What is needed: Collect all lines from the listing that include the string "Resolutions".

Data supplied:
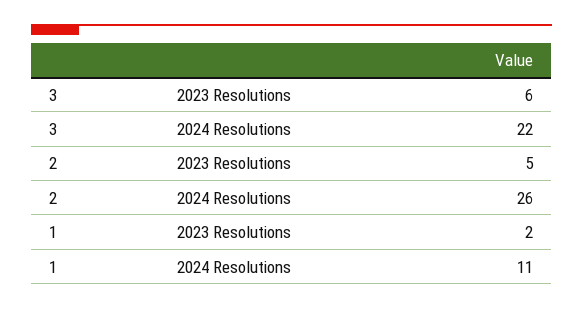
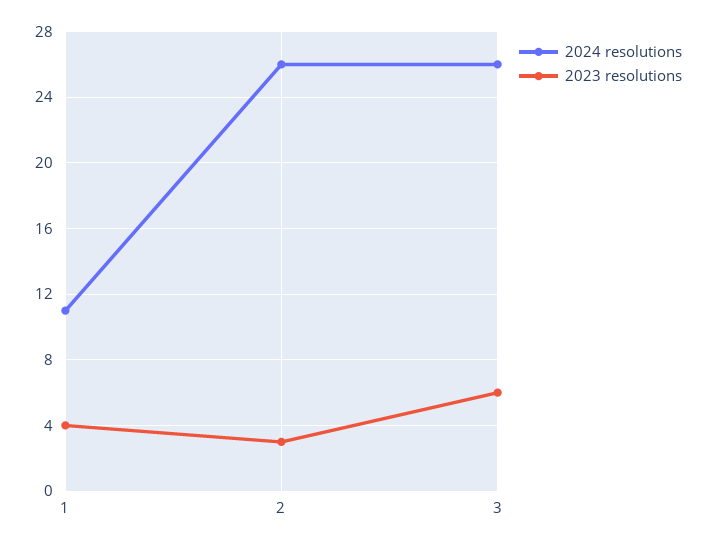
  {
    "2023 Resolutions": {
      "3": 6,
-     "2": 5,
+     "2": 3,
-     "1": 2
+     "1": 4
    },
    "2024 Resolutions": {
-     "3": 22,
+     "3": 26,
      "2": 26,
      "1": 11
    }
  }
---
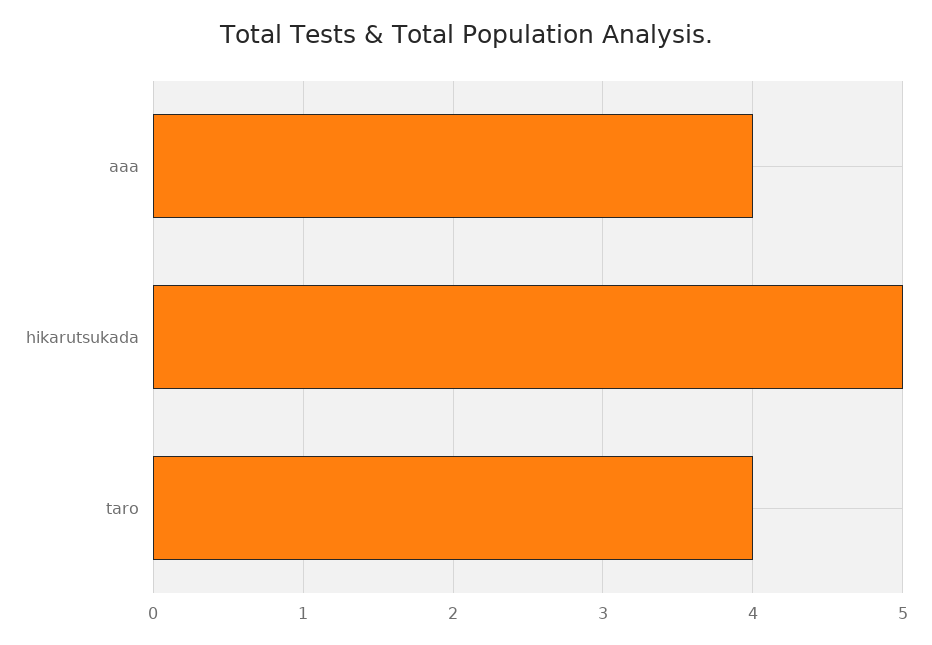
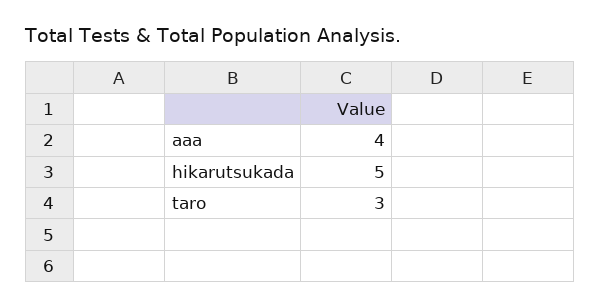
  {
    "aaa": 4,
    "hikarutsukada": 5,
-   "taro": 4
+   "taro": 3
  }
--
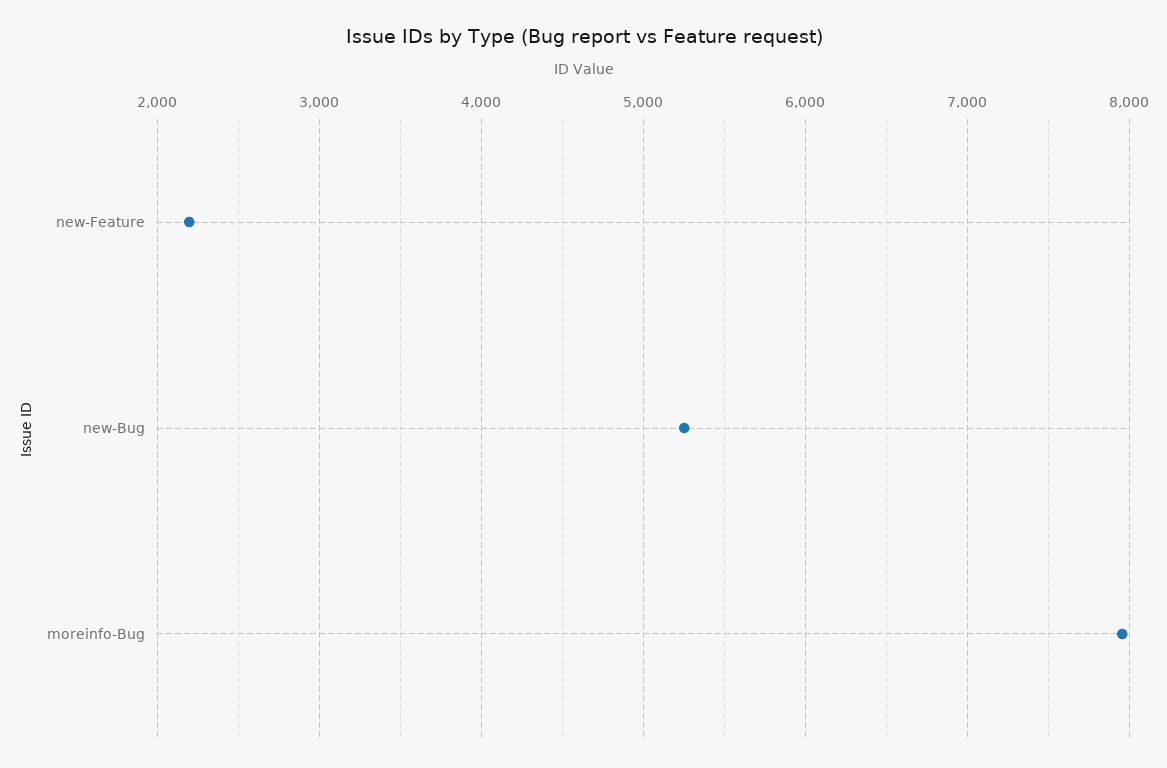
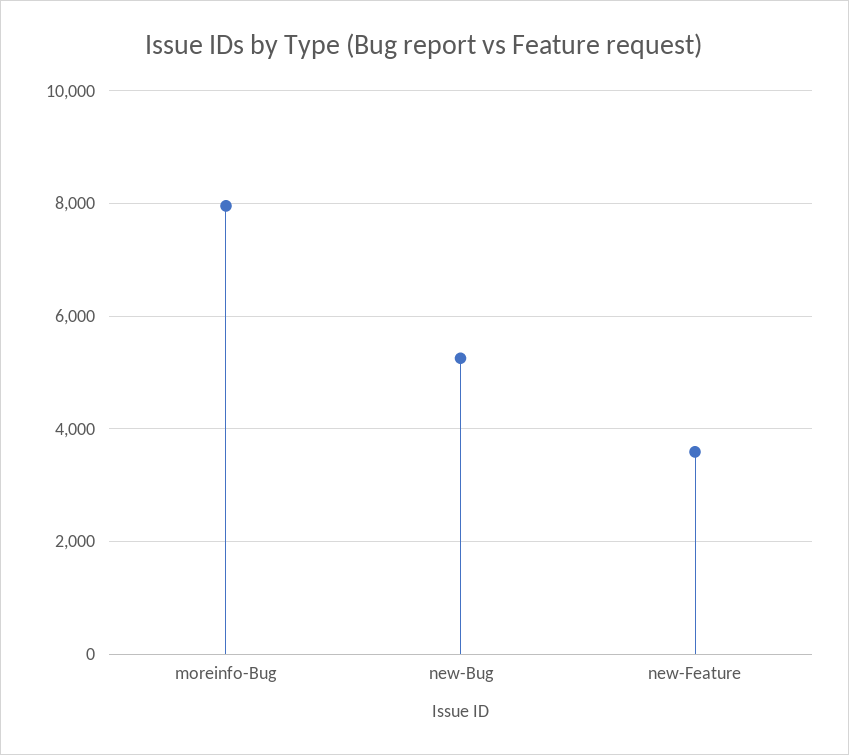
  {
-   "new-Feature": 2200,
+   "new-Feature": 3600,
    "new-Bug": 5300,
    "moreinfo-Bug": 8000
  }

Exercise solution:
    "2023 Resolutions": {
    "2024 Resolutions": {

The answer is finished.